Internationalisation at Austrian universities is often confined to participation in international or EU-funded projects, but is not intended to attract the best international scientists to Austrian institutions. Understanding the promotion of young talent is often limited to the education of graduates, for example, by establishing graduate schools. But career development plans for young independent investigators leading to a tenure-track or rolling tenure position are still lacking or are very limited. A collective bargaining agreement regulating uniform career pathways for scientists at the 21 Austrian universities is still under discussion. Whether the university bill of 2002 and upcoming changes in the university system lead to short or middle term improvements for young investigators remains to be seen.
Nevertheless, the overall position of research in Austria is clearly improving. In a recent series of publications by the Austrian government, the Austrian Science Council and Austrian funding agencies, the status quo and various future scenarios in Austrian research were examined. Although different views and solutions were presented, the common theme of these reports is that more money has to be spent on research and development in Austria, that the infrastructure for the best research and development performers has to be enhanced, that universities have to focus their activities and develop new career pathways for young scientists and that the tasks and funding portfolios of individual ministries, agencies and other funding organisations have to be streamlined in order to avoid the duplication of efforts.
To demonstrate its commitment to high-level basic research, Austria recently launched an excellence initiative. In 2006, the Austrian parliament decided to establish a new organisation, the Institute of Science and Technology Austria (IST Austria), in Klosterneuburg, 20 miles north west of Vienna (www.ist-austria.ac.at).
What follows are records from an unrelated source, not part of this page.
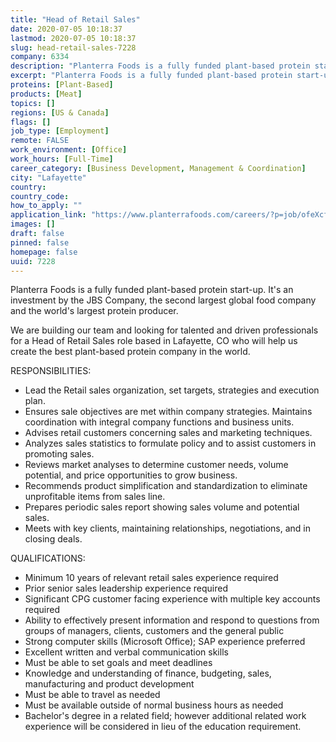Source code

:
 ```yaml
---
title: "Head of Retail Sales"
date: 2020-07-05 10:18:37
lastmod: 2020-07-05 10:18:37
slug: head-retail-sales-7228
company: 6334
description: "Planterra Foods is a fully funded plant-based protein start-up. It’s an investment by the JBS Company, the second largest global food company and the world’s largest protein producer.We are building our team and looking for talented and driven professionals for a Head of Retail Sales role based in Lafayette, CO who will help us create the best plant-based protein company in the world.RESPONSIBILITIES:"
excerpt: "Planterra Foods is a fully funded plant-based protein start-up. It’s an investment by the JBS Company, the second largest global food company and the world’s largest protein producer.We are building our team and looking for talented and driven professionals for a Head of Retail Sales role based in Lafayette, CO who will help us create the best plant-based protein company in the world.RESPONSIBILITIES:"
proteins: [Plant-Based]
products: [Meat]
topics: []
regions: [US & Canada]
flags: []
job_type: [Employment]
remote: FALSE
work_environment: [Office]
work_hours: [Full-Time]
career_category: [Business Development, Management & Coordination]
city: "Lafayette"
country: 
country_code: 
how_to_apply: ""
application_link: "https://www.planterrafoods.com/careers/?p=job/ofeXcfwm"
images: []
draft: false
pinned: false
homepage: false
uuid: 7228
---
```

Planterra Foods is a fully funded plant-based protein start-up. It's an
investment by the JBS Company, the second largest global food company
and the world's largest protein producer.

We are building our team and looking for talented and driven
professionals for a Head of Retail Sales role based in Lafayette, CO who
will help us create the best plant-based protein company in the world.

RESPONSIBILITIES:

-   Lead the Retail sales organization, set targets, strategies and
    execution plan.
-   Ensures sale objectives are met within company strategies. Maintains
    coordination with integral company functions and business units.
-   Advises retail customers concerning sales and marketing techniques.
-   Analyzes sales statistics to formulate policy and to assist
    customers in promoting sales.
-   Reviews market analyses to determine customer needs, volume
    potential, and price opportunities to grow business.
-   Recommends product simplification and standardization to eliminate
    unprofitable items from sales line.
-   Prepares periodic sales report showing sales volume and potential
    sales.
-   Meets with key clients, maintaining relationships, negotiations, and
    in closing deals.

QUALIFICATIONS:

-   Minimum 10 years of relevant retail sales experience required
-   Prior senior sales leadership experience required
-   Significant CPG customer facing experience with multiple key
    accounts required
-   Ability to effectively present information and respond to questions
    from groups of managers, clients, customers and the general public
-   Strong computer skills (Microsoft Office); SAP experience preferred
-   Excellent written and verbal communication skills
-   Must be able to set goals and meet deadlines
-   Knowledge and understanding of finance, budgeting, sales,
    manufacturing and product development
-   Must be able to travel as needed
-   Must be available outside of normal business hours as needed
-   Bachelor's degree in a related field; however additional related
    work experience will be considered in lieu of the education
    requirement.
The vision is to create a new leading basic research institute with an international spirit. Starting in 2011 about 400 to 500 researchers will resume their work in multidisciplinary thematic areas: cognition, brain function and neurobiology; theoretical and mathematical biology, systems biology and advanced material sciences. Search committees have already been established to identify head scientists for the respective areas. The renovation of old buildings and construction work for new buildings is underway. Funding has been secured for the first ten years of its existence and is estimated to be in the range of €570 million. Also, as part of the excellence programme, so-called clusters of excellence will be established. Although the financing of these clusters is not fixed at the moment, the clusters are estimated to have a lifetime of up to 12 years and an annual budget of between €3 and €10 million depending on the scientific discipline. The first funding round is expected in the middle of 2008.
Another positive process is the development and steady expansion of the Campus Vienna Biocenter, founded in 1992. It is a network of partnering associates located close to one another and includes leading research institutions such as the IMBA, GMI and IMP, biotech companies like Intercell, Axon Neuroscience and Bender MedSystems and the Max F. Perutz Laboratories GmbH, a new joint research institute run by the University of Vienna and the Medical University of Vienna, which harbours more than 50 research groups in molecular biology. The Campus Vienna Biocenter provides lab space covering an area of more than ten football fields and is the home of 1,600 scientists from 40 countries. You can safely bet that most of the millions distributed by Austria’s funding mechanisms will end up here in coming years.